The ruminative opening Kyrie gave way to an ardent, soaring account of Bach’s aria “Wie jammern mich doch die verkehrten Herzen” (How the perverted hearts afflict me) from Cantata No. 170. Then came the first radical shift in the Mass sequence, the Agnus Dei catapulted forward from its closing position to second: a magnetic incantation, measured and dark. Now appeared three famous spirituals, or rather paraphrases arranged by Tyshawn Sorey under the heading “Songs for Death” – “Were You There When They Crucified My Lord?,” “Sweet Little Jesus Boy” and “Swing Low, Sweet Chariot.” Just as Sorey’s arrangements pushed and pulled at the original melodies, Tines’ ringing delivery brought a new depth and urgency to each song.

Composer Caroline Shaw (Dashon Burton)

Shaw’s ultimate reduction of the Credo ensued, a simple proclamation — embellished not by the familiar Latin text but again by a Bach aria, “Mache dich, mein Herze, rein” (Purify yourself, my heart), from the St. Matthew Passion. Here Tines’ singing was expansive, indulgent and, as always, specific.

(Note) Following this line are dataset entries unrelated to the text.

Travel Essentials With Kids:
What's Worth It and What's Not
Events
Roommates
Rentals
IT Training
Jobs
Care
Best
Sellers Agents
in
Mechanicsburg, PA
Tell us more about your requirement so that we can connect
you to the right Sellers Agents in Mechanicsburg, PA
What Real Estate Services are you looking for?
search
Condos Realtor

A brief Shaw setting of the Gloria served as prelude to the spiritual “Give Me Jesus,” in an arrangement by Moses Hogan that hewed close to the traditional melody and which Tines infused with the full power of its core proposition: “You may have all this world. Give me Jesus.”

Julius Eastman (Wiki Commons)

Surely the peak moment (too short a word) of Tines’ recital-Mass is the Sanctus, where Shaw’s cryptic version of the Latin serves as an ideal set-up for Julius Eastman’s hammering, hypnotic “Prelude to ‘The Holy Presence of Joan d’Arc.'” The bare, reiterative text evokes Joan’s final agony at the stake and her recollection of her visions of Saints Michael and Catherine and Margaret. It was quite something to watch and hear Tines, near the end of his hour-long monodrama, declaming again and again that St. Michael said, St. Catherine said, St. Margaret said to Joan: Speak boldly.

Tines’ recital-Mass ends in transcendence, with “Vigil,” a prayerful aria he developed with Dutch composer Igee Dieudonne: “Where there is darkness, we’ll bring light. Hallelujah.” It is at once a radiant consummation of this spiritual journey and a gentle release for a listener caught up in the transformative potency of art.

Eastman’s music, from 1981, was actually an improvisation that was captured off the radio by Ben Skudi; it formed the basis of Tines’ own version. Tines will repeat Recital No. 1: Mass on Oct. 12 in London at the Barbican. He also will sing the title role in “X: The Life and Times of Malcolm X” in performances May 14-22, 2022, at Michigan Opera Theatre in Detroit.